• **What you should do**
Copy out each line of the listing below where the string "paper" appears.
[Dataset records Boundary: Start]
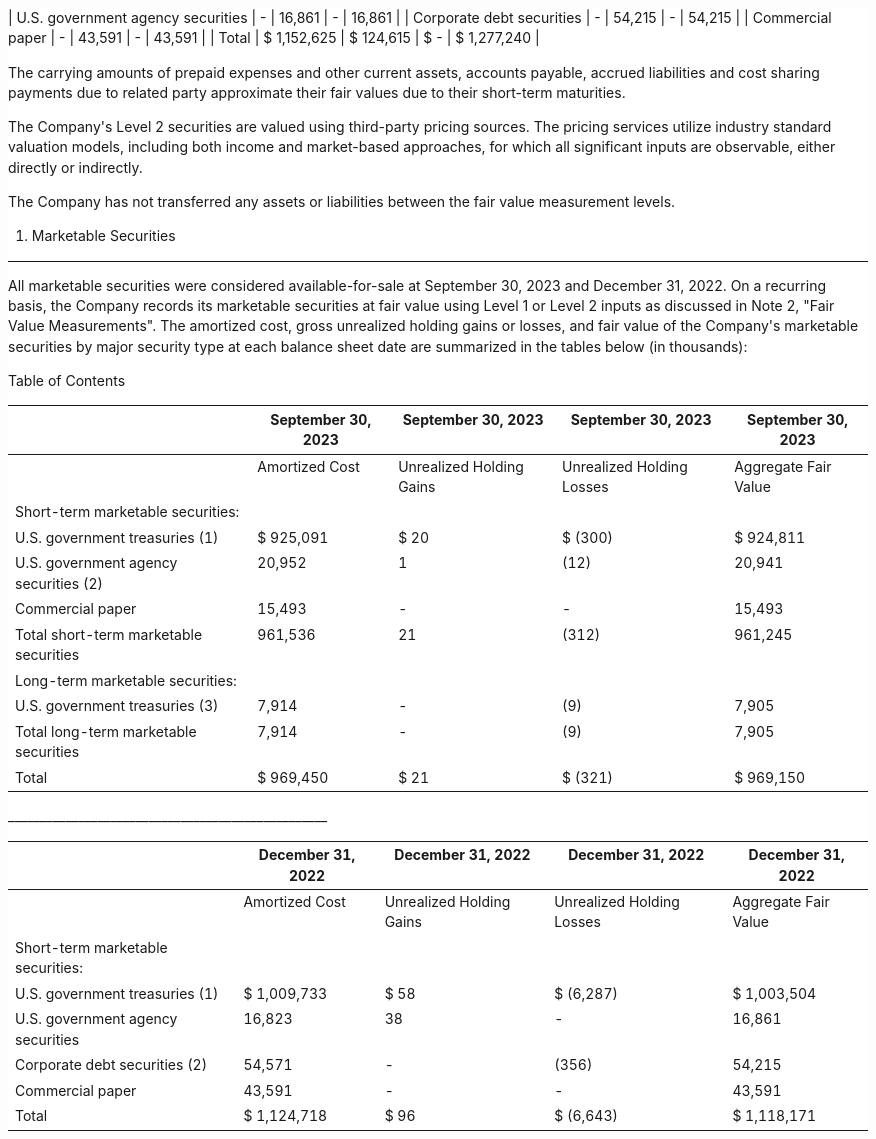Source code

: | U.S. government agency securities | - | 16,861 | - | 16,861 |
| Corporate debt securities | - | 54,215 | - | 54,215 |
| Commercial paper | - | 43,591 | - | 43,591 |
| Total | $ 1,152,625 | $ 124,615 | $ - | $ 1,277,240 |

The carrying amounts of prepaid expenses and other current assets, accounts payable, accrued liabilities and cost sharing payments due to related party approximate their fair values due to their short-term maturities.

The Company's Level 2 securities are valued using third-party pricing sources. The pricing services utilize industry standard valuation models, including both income and market-based approaches, for which all significant inputs are observable, either directly or indirectly.

The Company has not transferred any assets or liabilities between the fair value measurement levels.

1. Marketable Securities

---

All marketable securities were considered available-for-sale at September 30, 2023 and December 31, 2022. On a recurring basis, the Company records its marketable securities at fair value using Level 1 or Level 2 inputs as discussed in Note 2, "Fair Value Measurements". The amortized cost, gross unrealized holding gains or losses, and fair value of the Company's marketable securities by major security type at each balance sheet date are summarized in the tables below (in thousands):

Table of Contents

| | September 30, 2023 | September 30, 2023 | September 30, 2023 | September 30, 2023 |
| --- | --- | --- | --- | --- |
| | Amortized Cost | Unrealized Holding Gains | Unrealized Holding Losses | Aggregate Fair Value |
| Short-term marketable securities: | | | | |
| U.S. government treasuries (1) | $ 925,091 | $ 20 | $ (300) | $ 924,811 |
| U.S. government agency securities (2) | 20,952 | 1 | (12) | 20,941 |
| Commercial paper | 15,493 | - | - | 15,493 |
| Total short-term marketable securities | 961,536 | 21 | (312) | 961,245 |
| Long-term marketable securities: | | | | |
| U.S. government treasuries (3) | 7,914 | - | (9) | 7,905 |
| Total long-term marketable securities | 7,914 | - | (9) | 7,905 |
| Total | $ 969,450 | $ 21 | $ (321) | $ 969,150 |

\_\_\_\_\_\_\_\_\_\_\_\_\_\_\_\_\_\_\_\_\_\_\_\_\_\_\_\_\_\_\_\_\_\_\_\_\_\_\_\_\_\_\_\_\_\_\_\_\_\_

| | December 31, 2022 | December 31, 2022 | December 31, 2022 | December 31, 2022 |
| --- | --- | --- | --- | --- |
| | Amortized Cost | Unrealized Holding Gains | Unrealized Holding Losses | Aggregate Fair Value |
| Short-term marketable securities: | | | | |
| U.S. government treasuries (1) | $ 1,009,733 | $ 58 | $ (6,287) | $ 1,003,504 |
| U.S. government agency securities | 16,823 | 38 | - | 16,861 |
| Corporate debt securities (2) | 54,571 | - | (356) | 54,215 |
| Commercial paper | 43,591 | - | - | 43,591 |
| Total | $ 1,124,718 | $ 96 | $ (6,643) | $ 1,118,171 |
[Dataset records Boundary: End]
• **Answer space**
| Commercial paper | - | 43,591 | - | 43,591 |
| Commercial paper | 15,493 | - | - | 15,493 |
| Commercial paper | 43,591 | - | - | 43,591 |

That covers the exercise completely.